Wednesday, August 12, 2009

"Columbine" by Dave Cullen

Okay, I just can't help myself. I have no reason to write up the books I read anymore, but I feel like I'm slacking off if I skip it. Maybe I'll stop when I get a job...or when I get bored, I don't know, but for now I'll just try to keep them short. I heard of and picked up Columbine (2009) by Dave Cullen when I read a Cannonball Review on Pajiba. I naturally veer away from teary disaster stories that have been constantly exploited by the media--basically anything that Nancy Grace would stick her craw into; so even the thought of this book kind of made me cringe.

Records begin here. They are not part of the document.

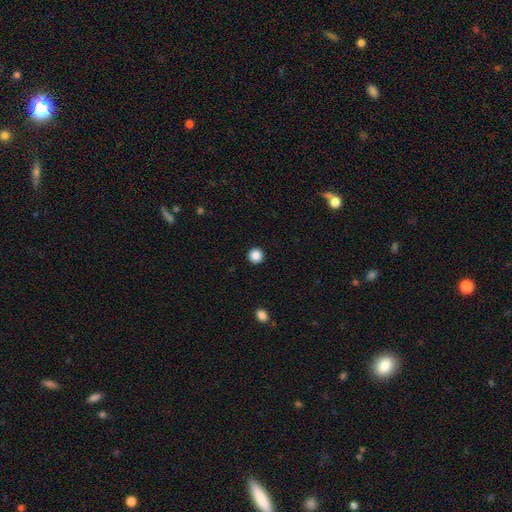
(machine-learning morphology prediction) smooth 88%, star or artifact 10%, featured or disk 3%. Down the decision tree: how rounded — round (96%); merging — none (94%).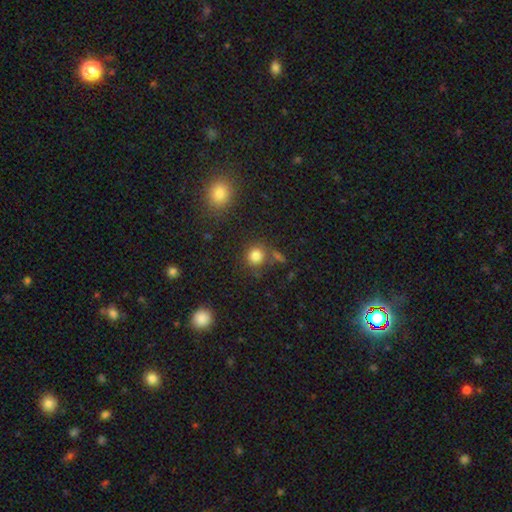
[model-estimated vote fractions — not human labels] This is clearly a smooth galaxy (82%). How rounded: clearly round (88%). Merging: likely none (75%).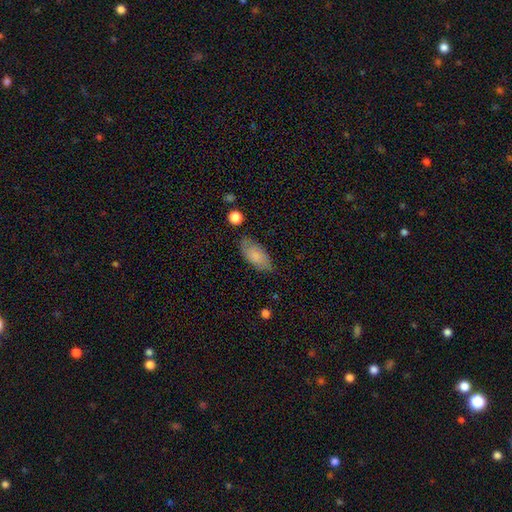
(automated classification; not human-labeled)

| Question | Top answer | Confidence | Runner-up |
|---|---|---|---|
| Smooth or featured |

But I grew up in Boulder and currently live in Denver, so I decided that it wouldn't hurt for me to know something about what happened so close by. I figured that ten years is enough to allow some perspective on the whole thing, even though I was still a little wary as I picked it up.

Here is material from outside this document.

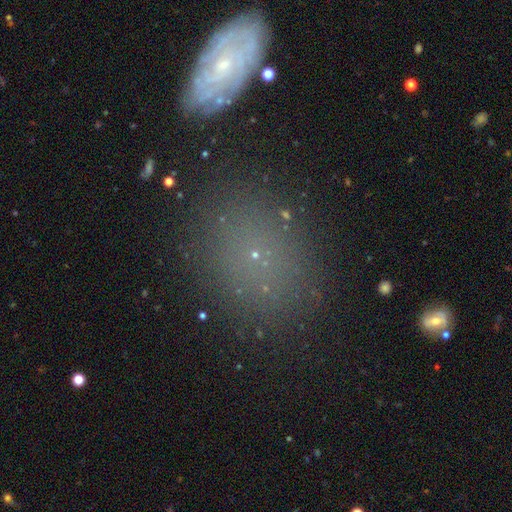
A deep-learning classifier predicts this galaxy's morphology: smooth-or-featured: smooth: 53% | star or artifact: 29% | featured or disk: 17%
  how-rounded: round: 53% | in between: 44% | cigar-shaped: 2%
  merging: none: 82% | minor disturbance: 10% | major disturbance: 4% | merger: 4%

I was immediately drawn in. I only read some of the stories that came out right after the shooting and then tried to avoid the coverage, so much of the information was new to me. Cullens gives a clear picture of what occurred on the day of the shooting, delves into the past of Dylan Klebold and Eric Harris, and discusses some of the fallout after the shooting. I had always thrown Klebold and Harris together, but Columbine delves into their writings and tapes and shows a more complete picture of them-- with some compassion but certainly not excusing their behavior in any way. Eric Harris was a classic psychopath and Dylan a suicidal depressive who probably wouldn't have acted on his own. Also, Cullen has been a part of the media storm that covered the Columbine Shootings since its inception, and I appreciated his honest views of where the media got things wrong and how the picture changed as time went on.

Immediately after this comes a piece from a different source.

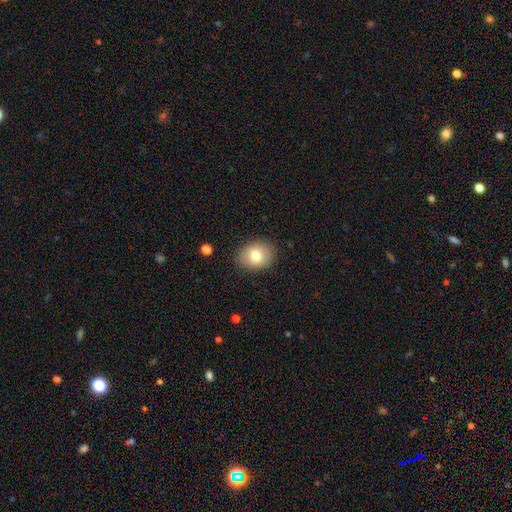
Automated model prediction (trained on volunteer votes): A smooth galaxy with no disk features (78%) that is in between round and cigar-shaped (56%). Merging: none (86%).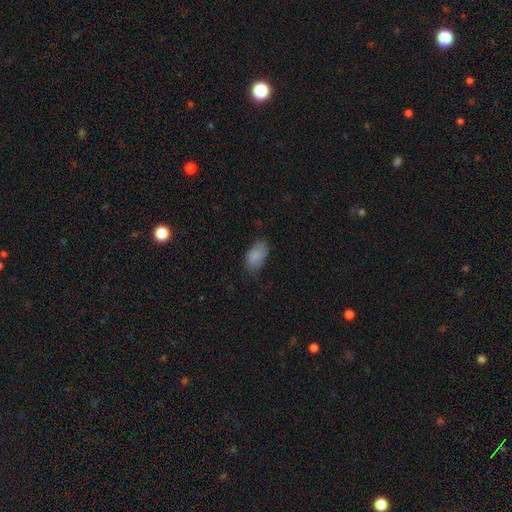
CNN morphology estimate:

Some things that surprised me include the fact that Detectives had a search warrant executed at the Harris and Klebold homes even before the bodies of Dylan and Eric were found in the library. I was also a little surprised and disappointed that Jefferson County hid information and delayed their final report for so long. The information came out anyway, as it inevitably does, and it made the county look much worse in the long run. The book kind of petered out at the end with less information to go on. There were only a couple sentences written about various lawsuits, but I found the entire thing incredibly interesting, detailed, and fair, and I'm glad I read it.